Rescuers start to drill escape shaft in Chile

COPIAPO, Chile,  (Reuters) – Resigned to watching his  child’s imminent birth on video, trapped miner Ariel Ticona  waited as rescuers started drilling an escape shaft yesterday  to save him and 32 companions 25 days after a cave-in.

The bid to rescue the miners, stuck in a hot and humid  tunnel 2,300 feet (700 meters) underground, is one of the  world’s most challenging and could take between two and four  months. The government has turned to NASA and submarine experts  for help.

Striving to keep the men physically and mentally fit for  the wait ahead, doctors sent flu vaccinations and nicotine gum  for smokers in withdrawal down a tiny shaft the size of a  grapefruit, the men’s umbilical cord to the outside world.

Rescuers started drilling a 2-foot (66-cm) diameter shaft  yesterday evening that will be used to evacuate the miners one  at a time in a cage attached to a pulley.

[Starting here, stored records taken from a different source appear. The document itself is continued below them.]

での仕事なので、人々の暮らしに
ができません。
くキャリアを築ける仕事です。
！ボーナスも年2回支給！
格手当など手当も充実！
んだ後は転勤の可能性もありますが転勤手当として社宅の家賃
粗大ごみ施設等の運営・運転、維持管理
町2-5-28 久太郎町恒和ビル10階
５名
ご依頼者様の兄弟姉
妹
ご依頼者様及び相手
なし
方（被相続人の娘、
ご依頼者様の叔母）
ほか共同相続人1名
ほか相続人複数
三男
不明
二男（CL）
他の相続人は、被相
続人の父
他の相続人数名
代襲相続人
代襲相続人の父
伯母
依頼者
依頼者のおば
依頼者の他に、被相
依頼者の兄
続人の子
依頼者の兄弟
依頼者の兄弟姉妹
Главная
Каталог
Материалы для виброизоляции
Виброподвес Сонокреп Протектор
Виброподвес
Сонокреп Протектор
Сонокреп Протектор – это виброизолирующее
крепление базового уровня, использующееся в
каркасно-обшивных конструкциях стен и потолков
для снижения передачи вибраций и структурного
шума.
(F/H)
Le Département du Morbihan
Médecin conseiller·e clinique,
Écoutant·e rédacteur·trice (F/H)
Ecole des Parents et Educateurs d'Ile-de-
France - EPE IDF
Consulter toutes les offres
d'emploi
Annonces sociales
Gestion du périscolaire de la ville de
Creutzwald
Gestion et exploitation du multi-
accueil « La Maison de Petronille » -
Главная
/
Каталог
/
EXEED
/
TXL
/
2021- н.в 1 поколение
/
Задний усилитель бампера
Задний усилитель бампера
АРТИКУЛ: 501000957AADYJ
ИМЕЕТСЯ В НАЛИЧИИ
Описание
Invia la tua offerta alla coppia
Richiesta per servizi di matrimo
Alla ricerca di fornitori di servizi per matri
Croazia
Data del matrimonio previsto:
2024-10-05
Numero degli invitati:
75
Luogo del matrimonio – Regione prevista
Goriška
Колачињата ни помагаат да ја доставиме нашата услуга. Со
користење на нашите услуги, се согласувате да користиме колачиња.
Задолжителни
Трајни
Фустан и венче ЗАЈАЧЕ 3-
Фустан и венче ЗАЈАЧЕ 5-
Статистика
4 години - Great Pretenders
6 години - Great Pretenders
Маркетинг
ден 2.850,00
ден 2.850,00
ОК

Engineers in the world’s No.1 copper producer are also  looking into other options to speed up the rescue, including  digging a second escape duct that could take about 60 days.

The trapped miners talked to their relatives on Sunday for  the first time since they were found alive over a week ago.

Ticona asked his relatives during a one-minute intercom  call to tape the birth of his third child, due in  mid-September, and send the video down into the bowels of the  earth for him to watch.

“He told his wife to take care before the delivery,” his  father Hector told Reuters. “He doesn’t want to appear on the  videos to save her the grief, but wants to see his new child.”

Fellow miner Esteban Rojas has vowed to marry his wife in  church, 25 years after their civil ceremony.